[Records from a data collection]
○ ○ ○ ○ ○ ○ ○

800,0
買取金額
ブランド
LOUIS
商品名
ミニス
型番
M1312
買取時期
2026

○ ○ ○ ○ ○ ○ ○

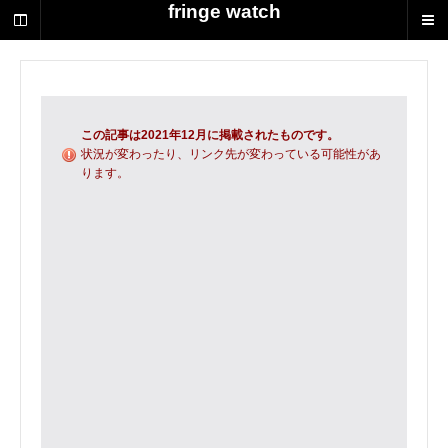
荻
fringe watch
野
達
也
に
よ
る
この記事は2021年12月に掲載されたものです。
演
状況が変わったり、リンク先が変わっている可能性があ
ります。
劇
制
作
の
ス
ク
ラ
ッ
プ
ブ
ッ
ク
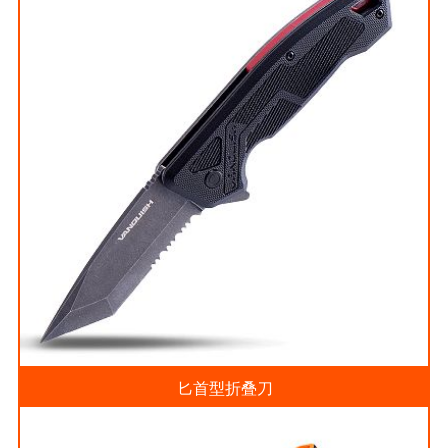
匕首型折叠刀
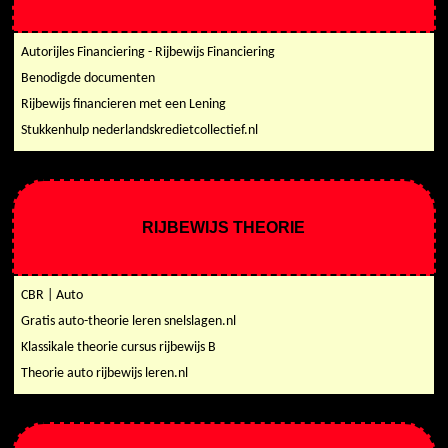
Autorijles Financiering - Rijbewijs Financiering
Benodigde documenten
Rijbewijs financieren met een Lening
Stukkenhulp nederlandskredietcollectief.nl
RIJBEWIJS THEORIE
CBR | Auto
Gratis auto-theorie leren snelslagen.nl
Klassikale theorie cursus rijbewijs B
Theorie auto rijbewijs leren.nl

○ ○ ○ ○ ○ ○ ○

Task to complete:
Report each line of the records that holds the word "leren".

Answer to this task:
Gratis auto-theorie leren snelslagen.nl
Theorie auto rijbewijs leren.nl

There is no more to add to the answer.